The BBC has had the field to itself lately with top class drama involving leading black British men. I’m thinking Luther, I’m eyeing The Shadow Line. But when Channel 4 is ready to make its move, well it’s check mate.
The thing about Top Boy is that it’s very very good. It’s addictive. The characters are real, the language is authentic and the backdrop is genuine. We haven’t seen acting this good with a script this brilliant, not even in the urban films which set the platform upon which Top Boy could stand, for a long time.
With music from Wretch 32 and Femi Kuti among others, the producers have really researched this world very well. Cameo’s from Scorcher, Sway and others also lend to the authenticity of a very real and unique urban tale.
The first episode opens with a dramatic scene in which one gang robs members of Dushane’s gang. Dushane (the remarkable Ashley Walters) is vying to make something of his life, by becoming the Top Boy in Summerhouse Estate. The scene is tense, edgy and beautifully shot with fast cutaways narrating juxtaposing scenes of everyday life in an east London market. The traders laying out their wares in the morning, the passers by ambling through on their way to work, and the young black kids peddling drugs on the corner. We’re then immersed into the lives of the characters with the obligatory introductions into their position in the game; goody or baddy.
There are three sub plots which will unfold throughout the four-part, four-day series; all hinged by thirteen-year-old Ra’Nell (Malcolm Kamulete) whose mum Lisa (Sharon Duncan Brewster) has been committed to a mental hospital and appears to be struggling to decide whether to stay straight or join Dushane’s gang where as Dushane eloquently, if not smacking with cliche, reminds him “I know your mum ain’t around, but we are… Listen, we’re your family now, think of all these lot as your cousins”
Ashley Walters is tremendous, but that’s to be expected. All his theatre work and years of studying his craft is lending itself to him becoming a truly accomplished actor. There’s something of an Idris Elba swagger in some of his mannerisms in Top Boy but I’m sure fans of both will forgive him for that.

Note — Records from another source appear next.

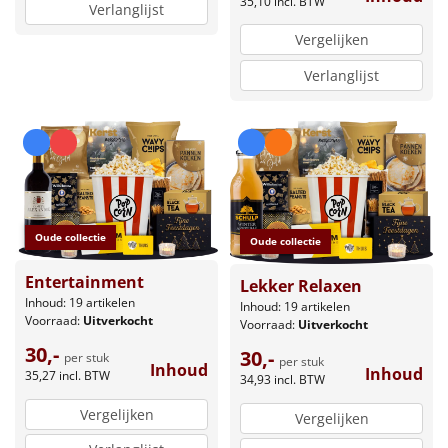
35,10
incl. BTW
Verlanglijst
Vergelijken
Verlanglijst
Oude collectie
Oude collectie
Entertainment
Lekker Relaxen
Inhoud: 19 artikelen
Inhoud: 19 artikelen
Voorraad:
Uitverkocht
Voorraad:
Uitverkocht
30,-
30,-
per stuk
per stuk
Inhoud
Inhoud
35,27
incl. BTW
34,93
incl. BTW
Vergelijken
Vergelijken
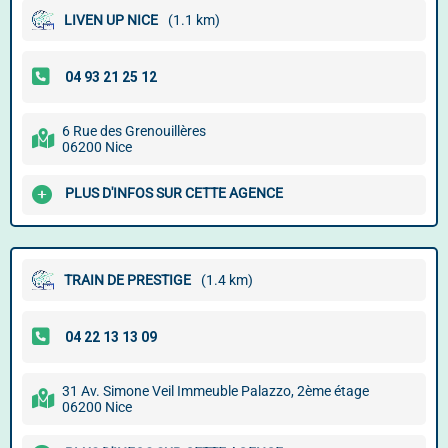
LIVEN UP NICE
(1.1 km)
6 Rue des Grenouillères
06200 Nice
PLUS D'INFOS SUR CETTE AGENCE
TRAIN DE PRESTIGE
(1.4 km)
31 Av. Simone Veil Immeuble Palazzo, 2ème étage
06200 Nice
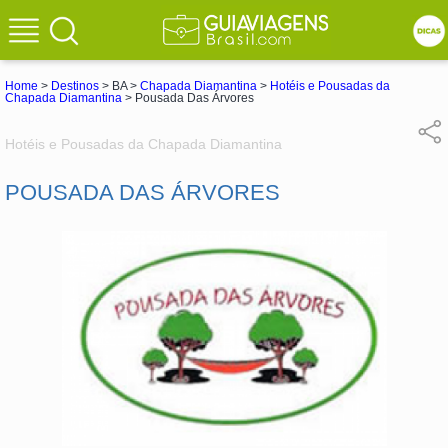
Home
>
Destinos
> BA >
Chapada Diamantina
>
Hotéis e Pousadas da
Chapada Diamantina
> Pousada Das Árvores
Hotéis e Pousadas da Chapada Diamantina
POUSADA DAS ÁRVORES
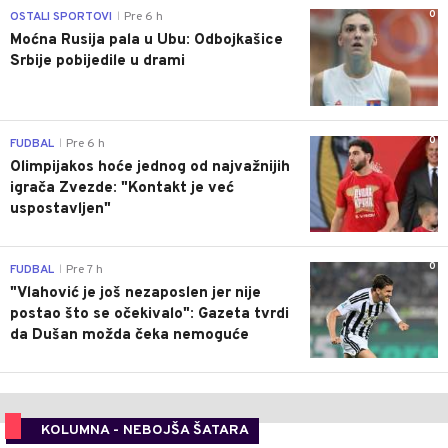
0
OSTALI SPORTOVI
Pre 6 h
|
Moćna Rusija pala u Ubu: Odbojkašice
Srbije pobijedile u drami
0
FUDBAL
Pre 6 h
|
Olimpijakos hoće jednog od najvažnijih
igrača Zvezde: "Kontakt je već
uspostavljen"
0
FUDBAL
Pre 7 h
|
"Vlahović je još nezaposlen jer nije
postao što se očekivalo": Gazeta tvrdi
da Dušan možda čeka nemoguće
KOLUMNA - NEBOJŠA ŠATARA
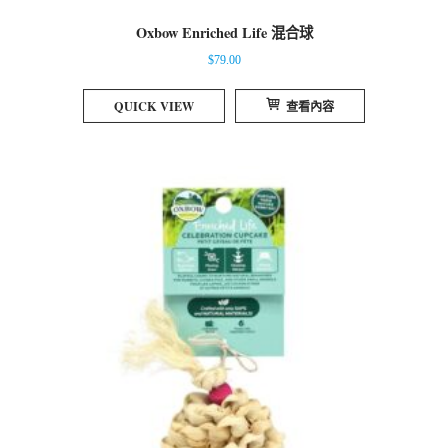
Oxbow Enriched Life 混合球
$
79.00
QUICK VIEW
查看內容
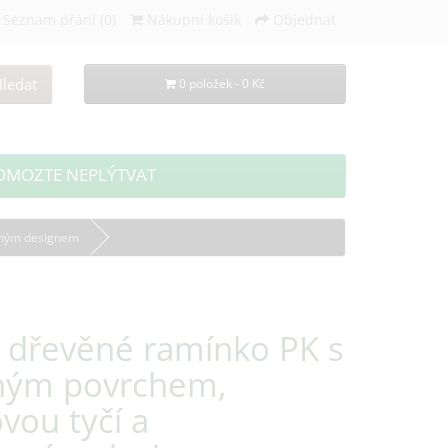
Seznam přání (0)
Nákupní košík
Objednat
ledat
0 položek - 0 Kč
OMOZTE NEPLÝTVAT
ceným designem
 dřevěné ramínko PK s
ným povrchem,
vou tyčí a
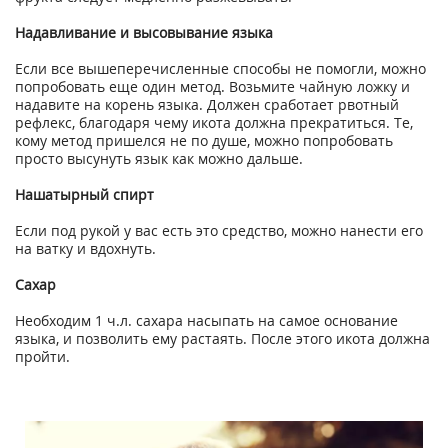
Надавливание и высовывание языка
Если все вышеперечисленные способы не помогли, можно
попробовать еще один метод. Возьмите чайную ложку и
надавите на корень языка. Должен сработает рвотный
рефлекс, благодаря чему икота должна прекратиться. Те,
кому метод пришелся не по душе, можно попробовать
просто высунуть язык как можно дальше.
Нашатырный спирт
Если под рукой у вас есть это средство, можно нанести его
на ватку и вдохнуть.
Сахар
Необходим 1 ч.л. сахара насыпать на самое основание
языка, и позволить ему растаять. После этого икота должна
пройти.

The surprise performance is from Kano who plays Sully, Dushane’s less forgiving sidekick. A star debut performance sees him play a role that might just possibly upstage the groom, we’ll have to wait and see. Having said that, there isn’t a bad performance in the show. From Chantelle to Gem, Bobby Raikes to Kamale, the entire cast excel in their perfectly selected roles.

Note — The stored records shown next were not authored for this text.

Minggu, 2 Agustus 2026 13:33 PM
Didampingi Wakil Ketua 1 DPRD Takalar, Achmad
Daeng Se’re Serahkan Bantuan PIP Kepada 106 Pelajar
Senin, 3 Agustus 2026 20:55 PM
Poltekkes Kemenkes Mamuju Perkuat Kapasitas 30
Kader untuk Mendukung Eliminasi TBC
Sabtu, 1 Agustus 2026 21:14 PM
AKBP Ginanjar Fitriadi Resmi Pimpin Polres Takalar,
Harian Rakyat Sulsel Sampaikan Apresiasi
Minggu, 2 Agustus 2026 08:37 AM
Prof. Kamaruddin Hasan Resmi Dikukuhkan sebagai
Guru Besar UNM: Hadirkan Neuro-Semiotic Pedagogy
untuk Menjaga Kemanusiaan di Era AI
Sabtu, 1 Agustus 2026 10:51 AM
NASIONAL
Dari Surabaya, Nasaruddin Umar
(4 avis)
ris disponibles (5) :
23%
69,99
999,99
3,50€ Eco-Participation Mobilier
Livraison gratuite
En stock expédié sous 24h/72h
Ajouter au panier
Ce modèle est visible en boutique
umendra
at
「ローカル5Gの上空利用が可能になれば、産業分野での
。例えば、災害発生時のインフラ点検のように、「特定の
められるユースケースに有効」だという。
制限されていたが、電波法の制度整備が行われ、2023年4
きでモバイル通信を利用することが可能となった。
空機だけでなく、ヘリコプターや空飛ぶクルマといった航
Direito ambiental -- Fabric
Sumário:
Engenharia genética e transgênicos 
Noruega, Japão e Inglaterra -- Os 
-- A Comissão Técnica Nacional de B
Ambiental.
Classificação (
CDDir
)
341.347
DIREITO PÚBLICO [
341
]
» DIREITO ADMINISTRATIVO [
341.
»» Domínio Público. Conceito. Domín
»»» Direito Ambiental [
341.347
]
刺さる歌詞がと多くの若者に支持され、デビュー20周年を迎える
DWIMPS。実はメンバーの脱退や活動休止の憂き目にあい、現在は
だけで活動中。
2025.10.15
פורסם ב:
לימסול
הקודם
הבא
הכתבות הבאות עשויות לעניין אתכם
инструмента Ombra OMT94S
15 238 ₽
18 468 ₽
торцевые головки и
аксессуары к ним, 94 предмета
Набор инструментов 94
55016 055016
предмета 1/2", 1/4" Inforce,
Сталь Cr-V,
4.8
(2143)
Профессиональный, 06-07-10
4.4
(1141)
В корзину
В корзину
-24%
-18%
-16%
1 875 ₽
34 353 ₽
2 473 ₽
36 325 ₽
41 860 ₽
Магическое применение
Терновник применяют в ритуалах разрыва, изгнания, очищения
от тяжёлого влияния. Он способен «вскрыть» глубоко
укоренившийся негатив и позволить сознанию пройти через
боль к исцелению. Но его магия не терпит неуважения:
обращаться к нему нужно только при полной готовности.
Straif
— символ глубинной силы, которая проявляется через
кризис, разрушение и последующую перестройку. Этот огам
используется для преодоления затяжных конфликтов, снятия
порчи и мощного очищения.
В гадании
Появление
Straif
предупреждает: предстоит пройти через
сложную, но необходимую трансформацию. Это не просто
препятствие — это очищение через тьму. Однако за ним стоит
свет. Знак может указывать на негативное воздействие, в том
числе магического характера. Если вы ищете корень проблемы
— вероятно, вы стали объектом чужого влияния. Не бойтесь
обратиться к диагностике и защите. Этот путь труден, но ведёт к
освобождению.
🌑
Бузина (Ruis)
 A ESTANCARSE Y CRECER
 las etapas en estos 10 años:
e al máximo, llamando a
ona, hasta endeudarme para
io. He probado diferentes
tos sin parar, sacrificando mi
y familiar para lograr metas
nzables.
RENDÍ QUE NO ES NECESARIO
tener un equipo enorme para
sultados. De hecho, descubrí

The ambience is all so finely tuned also. From the music to the deliciously hued scenes of the nightclub and the crackhouse (very Next Episode, Dr Dre) the whole thing just works. I wanted to dislike Top Boy. Instead, I have fallen in love with it. I particularly admired the scene when Gem is driven across London when he joins the gang. The haunting, timeless music etching away at his youth, initiating him into a whole new life. The attention to detail in Top Boy leaves me wanting for adjectives.
There are those who will (and have) written off Top Boy before viewing it. I was one such person, but while watching it became more and more difficult to dislike it. This story exists. There are those who live this. Yes, there are other stories of black people, other realities of black communities in London. I certainly don’t belong to the subculture depicted in the programme, but it’s thrilling.

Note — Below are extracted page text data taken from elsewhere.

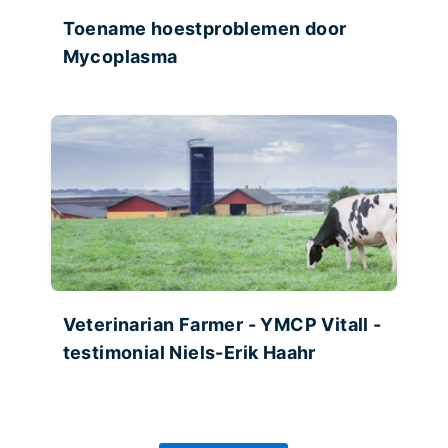
Toename hoestproblemen door
Mycoplasma
Veterinarian Farmer - YMCP Vitall -
testimonial Niels-Erik Haahr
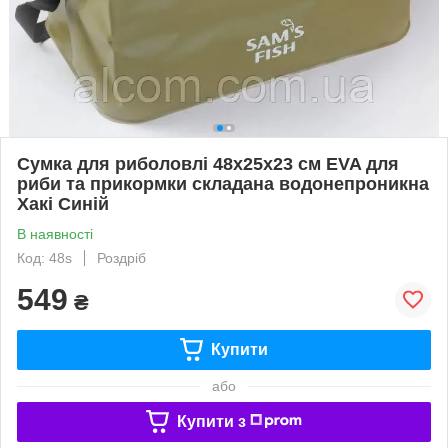
Сумка для риболовлі 48x25x23 см EVA для
риби та прикормки складана водонепроникна
Хакі Синій
В наявності
Код: 48s
Роздріб
549
₴
Купити
або
Купити з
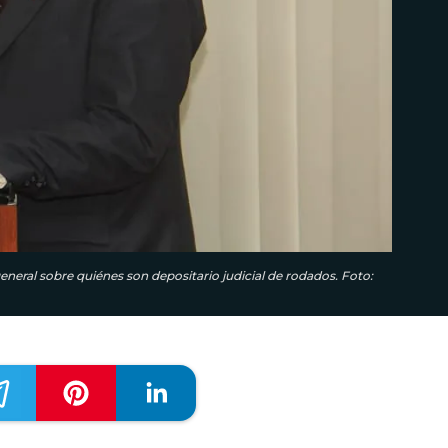
 general sobre quiénes son depositario judicial de rodados. Foto:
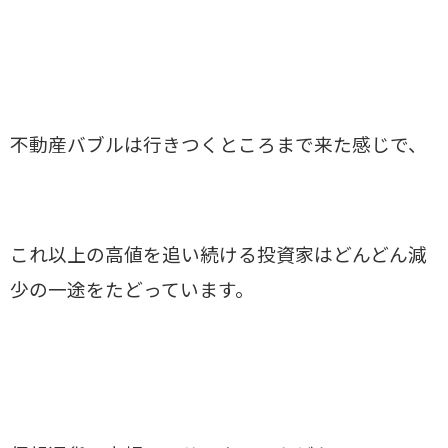
不動産バブルは行きつくところまで来た感じで、
これ以上の高値を追い続ける投資家はどんどん減
少の一途をたどっています。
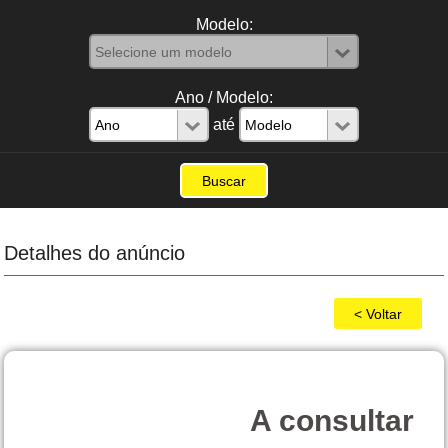
Modelo:
Ano / Modelo:
até
Detalhes do anúncio
A consultar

Guy Ritchie told a similar story in Lock Stock, Ridley Scott did it in American Gangster, and we were all in awe of those. There are echoes of City of God and even the follow up City of Men. There are scenes directly lifted from The Wire. Ronan Bennet tells it here for us, with our language, our actors, our stars. If you’re one of those that demand to see a different narrative you had better go and write and fund it yourself. Like the Meet The Adebanjo’s team did (and for whom I hold eternal respect and awe).
Top Boy has a lot going for it. If it were a weekly drama over 12 or so episodes it could easily have become Britain’s The Wire, or something like that. It’s slick, it’s fast and it’s damn right entertaining. I’m looking forward to watching the entire series.
So that’s what I thought of Top Boy. What did you think, will you watch all four?